## WORK TO DO
Please swap "catalogue" for "catalog" in the items below and give the lines again, with the rest unchanged and the pictures left out.

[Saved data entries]
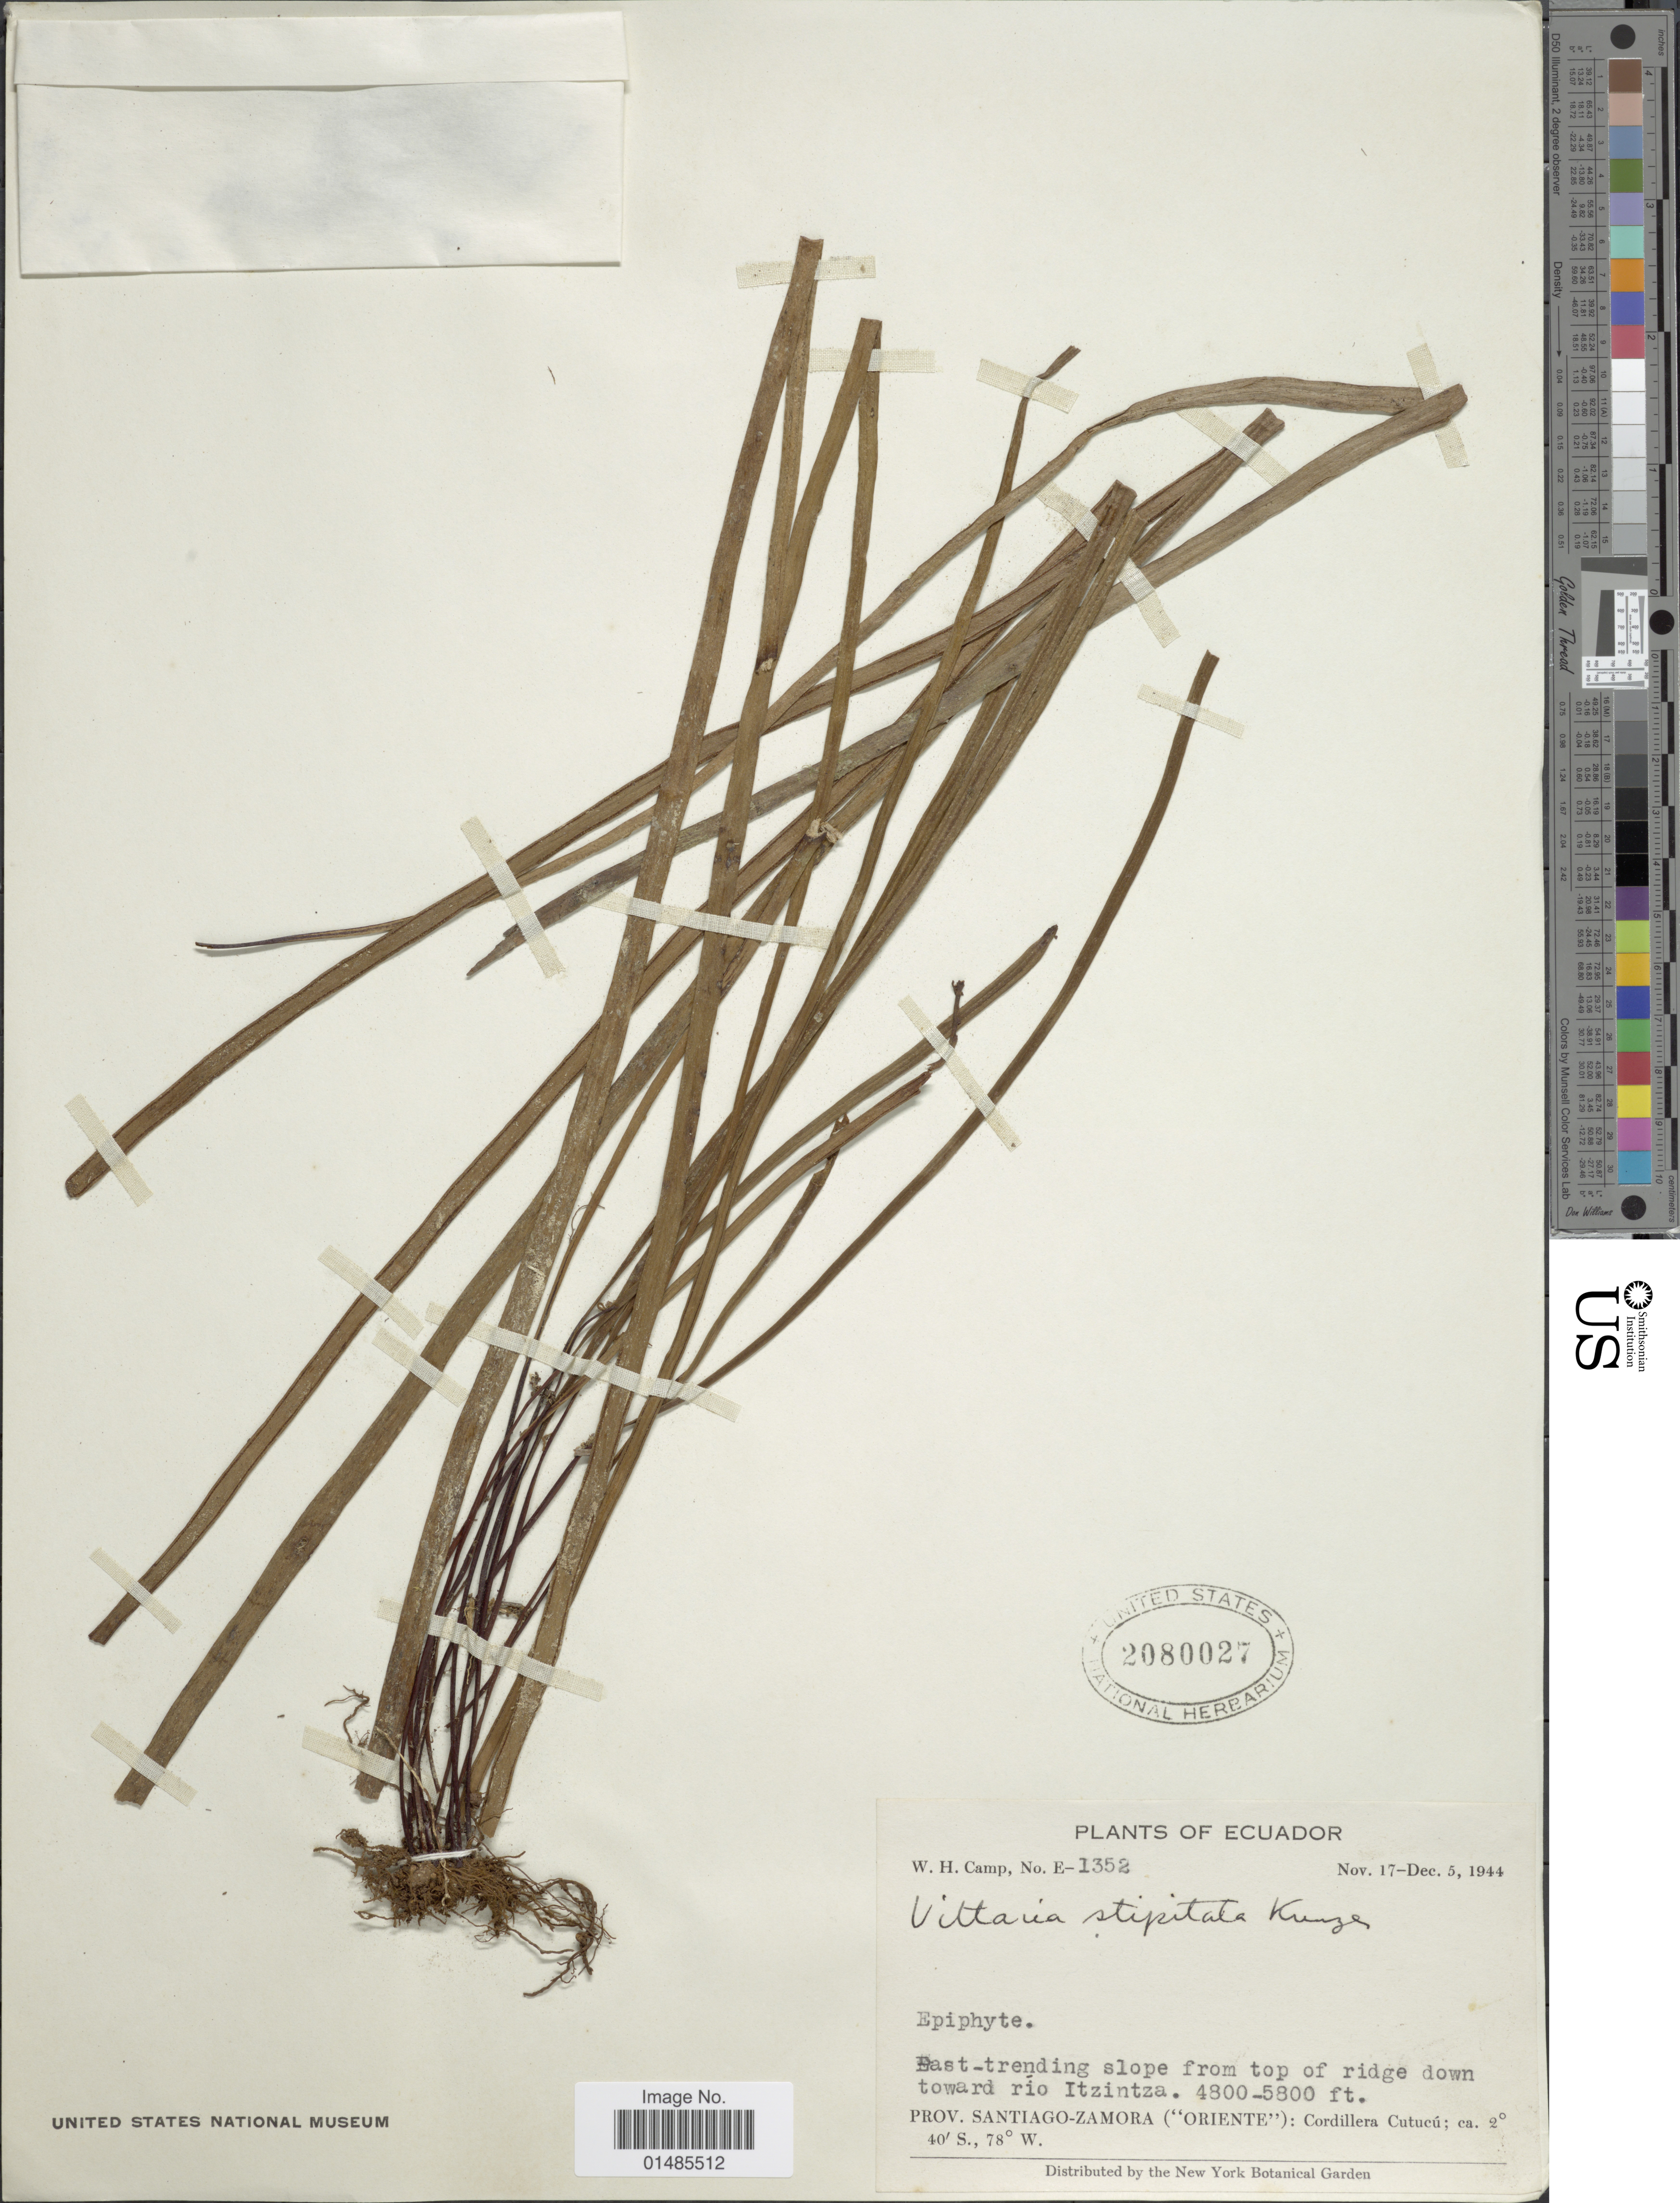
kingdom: Plantae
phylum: Tracheophyta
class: Polypodiopsida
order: Polypodiales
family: Pteridaceae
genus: Radiovittaria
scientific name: Radiovittaria stipitata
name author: (Kunze) E.H. Crane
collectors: W. H. Camp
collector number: E-1352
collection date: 1944-11-17/1944-12-05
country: Ecuador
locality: East-trending slope from top of ridge down toward rio Itzintza. Prov. Santiago-Zamora ("Oriente"): Cordillera Cutucú.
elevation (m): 1463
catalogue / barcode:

## CORRECT RESPONSE
kingdom: Plantae
phylum: Tracheophyta
class: Polypodiopsida
order: Polypodiales
family: Pteridaceae
genus: Radiovittaria
scientific name: Radiovittaria stipitata
name author: (Kunze) E.H. Crane
collectors: W. H. Camp
collector number: E-1352
collection date: 1944-11-17/1944-12-05
country: Ecuador
locality: East-trending slope from top of ridge down toward rio Itzintza. Prov. Santiago-Zamora ("Oriente"): Cordillera Cutucú.
elevation (m): 1463
catalog / barcode:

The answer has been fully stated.